» **TASK PROMPT**: For the entries below, print exactly the lines between the line holding "staining of head" and the line holding "cervical adenocarcinoma stained", inclusive, and nothing else.

================================

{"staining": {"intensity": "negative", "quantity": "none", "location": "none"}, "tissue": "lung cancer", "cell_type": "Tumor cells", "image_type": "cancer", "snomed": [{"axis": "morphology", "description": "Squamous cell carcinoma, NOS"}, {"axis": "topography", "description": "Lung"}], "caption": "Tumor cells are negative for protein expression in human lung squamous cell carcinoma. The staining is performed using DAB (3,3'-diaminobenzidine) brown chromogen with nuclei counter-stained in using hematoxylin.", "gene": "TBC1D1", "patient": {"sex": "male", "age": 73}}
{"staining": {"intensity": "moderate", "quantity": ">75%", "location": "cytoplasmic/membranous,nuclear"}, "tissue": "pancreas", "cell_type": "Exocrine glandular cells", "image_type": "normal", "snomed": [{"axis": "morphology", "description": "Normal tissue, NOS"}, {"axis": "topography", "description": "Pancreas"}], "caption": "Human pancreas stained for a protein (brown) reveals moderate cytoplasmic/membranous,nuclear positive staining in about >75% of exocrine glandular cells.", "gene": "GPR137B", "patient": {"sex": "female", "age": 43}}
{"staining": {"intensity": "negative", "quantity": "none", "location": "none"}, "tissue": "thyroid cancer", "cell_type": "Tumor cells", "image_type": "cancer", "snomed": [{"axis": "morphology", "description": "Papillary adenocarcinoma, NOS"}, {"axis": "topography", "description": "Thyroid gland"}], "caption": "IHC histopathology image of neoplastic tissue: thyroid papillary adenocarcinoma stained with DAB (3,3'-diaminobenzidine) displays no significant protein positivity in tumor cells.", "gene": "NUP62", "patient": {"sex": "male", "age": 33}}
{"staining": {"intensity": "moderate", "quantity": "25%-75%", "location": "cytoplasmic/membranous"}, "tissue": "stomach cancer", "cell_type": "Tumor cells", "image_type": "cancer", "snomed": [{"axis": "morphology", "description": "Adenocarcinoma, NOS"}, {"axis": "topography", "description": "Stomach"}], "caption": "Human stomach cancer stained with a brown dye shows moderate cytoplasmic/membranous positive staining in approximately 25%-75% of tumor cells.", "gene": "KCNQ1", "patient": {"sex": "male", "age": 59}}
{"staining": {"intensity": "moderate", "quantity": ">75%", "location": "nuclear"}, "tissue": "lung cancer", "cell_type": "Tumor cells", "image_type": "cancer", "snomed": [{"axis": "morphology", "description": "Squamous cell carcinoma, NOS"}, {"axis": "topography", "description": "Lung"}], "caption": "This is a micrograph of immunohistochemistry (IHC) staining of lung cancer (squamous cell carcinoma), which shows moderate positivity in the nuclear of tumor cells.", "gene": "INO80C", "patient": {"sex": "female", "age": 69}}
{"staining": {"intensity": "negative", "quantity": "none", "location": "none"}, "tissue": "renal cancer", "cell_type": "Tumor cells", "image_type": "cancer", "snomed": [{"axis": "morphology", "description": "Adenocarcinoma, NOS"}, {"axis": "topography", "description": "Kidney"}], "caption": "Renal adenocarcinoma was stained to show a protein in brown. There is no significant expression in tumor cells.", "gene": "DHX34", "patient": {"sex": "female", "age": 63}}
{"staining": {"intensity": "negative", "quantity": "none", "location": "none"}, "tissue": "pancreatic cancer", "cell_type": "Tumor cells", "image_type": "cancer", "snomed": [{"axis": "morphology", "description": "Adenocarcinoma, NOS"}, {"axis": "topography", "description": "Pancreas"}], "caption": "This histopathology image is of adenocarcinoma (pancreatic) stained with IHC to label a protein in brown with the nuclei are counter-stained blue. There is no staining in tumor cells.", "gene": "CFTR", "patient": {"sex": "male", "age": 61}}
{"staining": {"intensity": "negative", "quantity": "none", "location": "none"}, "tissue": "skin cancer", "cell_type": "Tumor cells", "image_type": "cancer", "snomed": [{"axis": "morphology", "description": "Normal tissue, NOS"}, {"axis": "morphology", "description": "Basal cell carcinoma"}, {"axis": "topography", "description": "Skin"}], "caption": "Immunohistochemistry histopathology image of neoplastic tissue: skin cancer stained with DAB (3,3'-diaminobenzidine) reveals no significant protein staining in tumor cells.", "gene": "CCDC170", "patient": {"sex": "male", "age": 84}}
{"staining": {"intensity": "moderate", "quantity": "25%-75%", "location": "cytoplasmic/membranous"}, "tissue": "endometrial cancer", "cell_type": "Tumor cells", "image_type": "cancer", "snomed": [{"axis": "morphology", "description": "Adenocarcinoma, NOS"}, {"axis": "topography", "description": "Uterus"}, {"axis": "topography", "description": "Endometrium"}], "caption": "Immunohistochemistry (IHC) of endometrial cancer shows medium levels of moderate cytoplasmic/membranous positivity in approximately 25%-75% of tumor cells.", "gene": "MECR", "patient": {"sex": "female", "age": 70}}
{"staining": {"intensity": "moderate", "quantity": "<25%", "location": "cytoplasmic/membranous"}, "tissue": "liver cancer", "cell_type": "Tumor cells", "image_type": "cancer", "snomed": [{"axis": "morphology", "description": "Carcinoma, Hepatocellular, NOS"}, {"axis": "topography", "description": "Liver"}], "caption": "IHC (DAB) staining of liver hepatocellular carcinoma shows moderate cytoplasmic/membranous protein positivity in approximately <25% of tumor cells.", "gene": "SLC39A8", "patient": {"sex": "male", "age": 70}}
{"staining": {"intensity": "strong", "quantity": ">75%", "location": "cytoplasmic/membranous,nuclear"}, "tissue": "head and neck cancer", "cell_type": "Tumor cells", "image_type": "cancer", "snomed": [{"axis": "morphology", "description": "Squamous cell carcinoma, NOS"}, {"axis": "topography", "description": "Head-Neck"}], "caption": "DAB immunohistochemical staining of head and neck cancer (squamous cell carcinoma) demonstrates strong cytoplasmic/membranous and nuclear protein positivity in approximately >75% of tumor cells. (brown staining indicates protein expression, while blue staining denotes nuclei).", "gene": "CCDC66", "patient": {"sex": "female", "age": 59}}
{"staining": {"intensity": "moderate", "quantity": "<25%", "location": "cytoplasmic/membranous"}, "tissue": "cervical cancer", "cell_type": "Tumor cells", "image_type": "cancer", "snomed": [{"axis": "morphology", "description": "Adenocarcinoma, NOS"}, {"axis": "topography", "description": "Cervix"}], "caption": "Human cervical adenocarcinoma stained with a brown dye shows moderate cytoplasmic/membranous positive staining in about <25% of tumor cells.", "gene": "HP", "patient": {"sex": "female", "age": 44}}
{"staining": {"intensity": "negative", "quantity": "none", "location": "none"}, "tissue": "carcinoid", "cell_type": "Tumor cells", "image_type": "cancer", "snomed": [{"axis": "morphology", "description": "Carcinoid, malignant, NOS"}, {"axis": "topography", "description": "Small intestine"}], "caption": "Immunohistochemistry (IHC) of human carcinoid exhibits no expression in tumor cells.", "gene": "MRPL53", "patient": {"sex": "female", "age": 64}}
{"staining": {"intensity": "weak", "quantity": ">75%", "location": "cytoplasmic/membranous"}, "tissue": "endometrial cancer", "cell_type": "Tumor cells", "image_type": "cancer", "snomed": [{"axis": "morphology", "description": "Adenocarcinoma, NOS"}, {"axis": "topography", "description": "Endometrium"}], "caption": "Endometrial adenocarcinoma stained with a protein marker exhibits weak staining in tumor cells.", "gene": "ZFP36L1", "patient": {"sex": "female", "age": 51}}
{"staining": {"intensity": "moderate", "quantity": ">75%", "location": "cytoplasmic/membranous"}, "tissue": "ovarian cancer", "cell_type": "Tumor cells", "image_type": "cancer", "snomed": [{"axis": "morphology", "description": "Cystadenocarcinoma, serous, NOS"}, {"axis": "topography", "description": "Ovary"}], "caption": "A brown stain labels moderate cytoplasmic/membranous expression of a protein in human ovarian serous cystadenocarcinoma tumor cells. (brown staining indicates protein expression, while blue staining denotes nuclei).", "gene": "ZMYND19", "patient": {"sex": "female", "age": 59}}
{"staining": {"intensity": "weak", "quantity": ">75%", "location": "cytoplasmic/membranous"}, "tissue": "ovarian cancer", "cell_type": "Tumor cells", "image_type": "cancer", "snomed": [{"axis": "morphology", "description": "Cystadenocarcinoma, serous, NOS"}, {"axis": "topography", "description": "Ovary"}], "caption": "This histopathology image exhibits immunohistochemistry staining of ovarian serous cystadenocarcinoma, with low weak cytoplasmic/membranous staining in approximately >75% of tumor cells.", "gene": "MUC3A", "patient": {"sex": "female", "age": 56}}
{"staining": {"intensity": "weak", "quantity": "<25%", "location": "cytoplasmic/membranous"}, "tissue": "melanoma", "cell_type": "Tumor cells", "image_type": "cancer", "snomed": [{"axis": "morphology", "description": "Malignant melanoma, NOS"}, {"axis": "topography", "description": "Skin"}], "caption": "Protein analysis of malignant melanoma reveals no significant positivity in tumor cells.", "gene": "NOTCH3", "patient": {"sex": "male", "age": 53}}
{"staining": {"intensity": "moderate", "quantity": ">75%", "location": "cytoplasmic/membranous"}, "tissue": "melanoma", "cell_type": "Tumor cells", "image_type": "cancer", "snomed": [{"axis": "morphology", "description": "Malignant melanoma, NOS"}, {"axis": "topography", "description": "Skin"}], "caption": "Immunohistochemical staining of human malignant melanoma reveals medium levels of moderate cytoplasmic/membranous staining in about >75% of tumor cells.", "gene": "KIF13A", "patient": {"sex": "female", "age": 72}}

================================

» **TASK RESPONSE**:
{"staining": {"intensity": "strong", "quantity": ">75%", "location": "cytoplasmic/membranous,nuclear"}, "tissue": "head and neck cancer", "cell_type": "Tumor cells", "image_type": "cancer", "snomed": [{"axis": "morphology", "description": "Squamous cell carcinoma, NOS"}, {"axis": "topography", "description": "Head-Neck"}], "caption": "DAB immunohistochemical staining of head and neck cancer (squamous cell carcinoma) demonstrates strong cytoplasmic/membranous and nuclear protein positivity in approximately >75% of tumor cells. (brown staining indicates protein expression, while blue staining denotes nuclei).", "gene": "CCDC66", "patient": {"sex": "female", "age": 59}}
{"staining": {"intensity": "moderate", "quantity": "<25%", "location": "cytoplasmic/membranous"}, "tissue": "cervical cancer", "cell_type": "Tumor cells", "image_type": "cancer", "snomed": [{"axis": "morphology", "description": "Adenocarcinoma, NOS"}, {"axis": "topography", "description": "Cervix"}], "caption": "Human cervical adenocarcinoma stained with a brown dye shows moderate cytoplasmic/membranous positive staining in about <25% of tumor cells.", "gene": "HP", "patient": {"sex": "female", "age": 44}}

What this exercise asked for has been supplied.